Your tasks:
1) In the seaside passage, why did the narrator want a swim at Ponteil beach? Use the reasons the passage gives, in one to three sentences.
2) According to the seaside passage, what kept the wind off the group at Ponteil beach?
3) Pick up the seaside passage after its final sentence and continue it.
[start Page]
Yesterday's baignade was bracing. Strange, because the wind, coming off the land and heading for the sea, was actually hot, like that puff of superheated air when you bend down and open an oven, pulling back your head involuntarily when the heat hits you.

This morning, after a complicated search for beach toys (now definitely out of season) for grandson to use in his London sandpit, we ended up on the sandy Ponteil beach, the one with the wonderful view and the shallow water. The high buildings behind the beach protected us from the wind, and the sun was hot enough to make us sweat. Mindful of yesterday's sea temperature, the BH decided not to swim, but yours truly thought - publicly for purely visual reasons: blue sky, blue sea, brilliant sunshine on the Alps, but privately out of misplaced machismo - that a dip would be really nice.
[end Page]
[start Source material]
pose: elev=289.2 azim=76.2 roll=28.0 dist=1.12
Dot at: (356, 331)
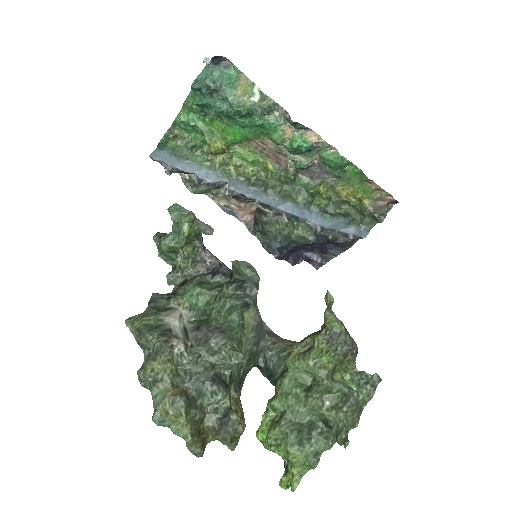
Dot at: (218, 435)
[end Source material]
Exercise results:
1) The narrator gave a public reason and a private one. Publicly, it was visual: blue sky, blue sea and brilliant sunshine on the Alps. Privately, it was misplaced machismo.

2) The high buildings behind the beach.

3)
I waded in, and as I did so, I saw the contortions of all the fellow bathers, male and female, as the waves reached for the sensitive parts of their anatomy. It was too cold to stay for long. The water was what Edinburgh east folk would call 'Baltic', pronounced boll-tukh in their peculiarly gracious patois. But why was it so cold? Nineteen degrees apparently, instead of a usual twenty-four.

My theory, unsupported by any scientific evidence, is that the offshore wind has driven all that lovely warm surface water past Corsica and on towards Africa. What we now need is a brisk onshore wind to drive back 'our' warm water, unjustly heating the northern coast of Sicily and Tunisia.